— Task goal —
Starting with the line that contains "The Association for Manufacturing Excellence (AME)" and ending with the final line of the data below, print those lines exactly and nothing else.

— Available data —
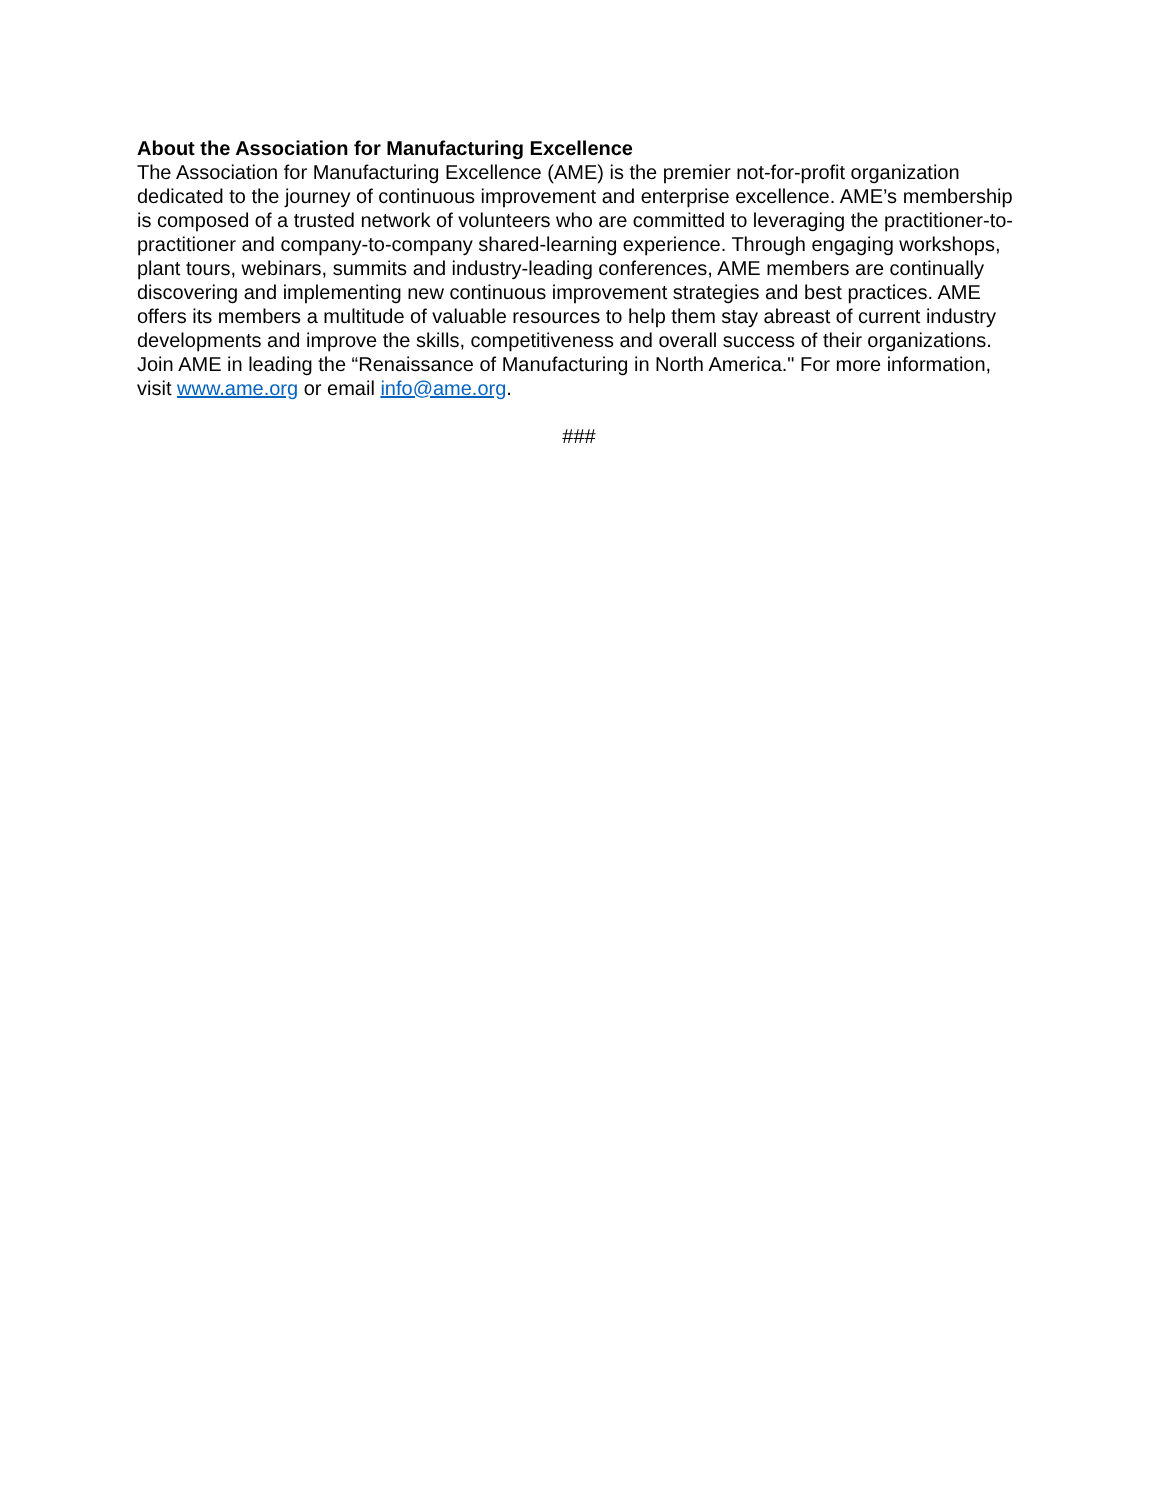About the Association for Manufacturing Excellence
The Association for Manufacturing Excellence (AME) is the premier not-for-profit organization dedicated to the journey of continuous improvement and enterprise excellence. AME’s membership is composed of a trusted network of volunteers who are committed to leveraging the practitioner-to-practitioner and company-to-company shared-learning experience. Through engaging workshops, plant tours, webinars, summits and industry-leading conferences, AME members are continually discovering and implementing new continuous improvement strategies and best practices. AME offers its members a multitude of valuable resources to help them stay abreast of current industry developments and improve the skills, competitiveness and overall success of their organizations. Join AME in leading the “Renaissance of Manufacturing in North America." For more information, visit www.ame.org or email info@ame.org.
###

— Response —
The Association for Manufacturing Excellence (AME) is the premier not-for-profit organization dedicated to the journey of continuous improvement and enterprise excellence. AME’s membership is composed of a trusted network of volunteers who are committed to leveraging the practitioner-to-practitioner and company-to-company shared-learning experience. Through engaging workshops, plant tours, webinars, summits and industry-leading conferences, AME members are continually discovering and implementing new continuous improvement strategies and best practices. AME offers its members a multitude of valuable resources to help them stay abreast of current industry developments and improve the skills, competitiveness and overall success of their organizations. Join AME in leading the “Renaissance of Manufacturing in North America." For more information, visit www.ame.org or email info@ame.org.
###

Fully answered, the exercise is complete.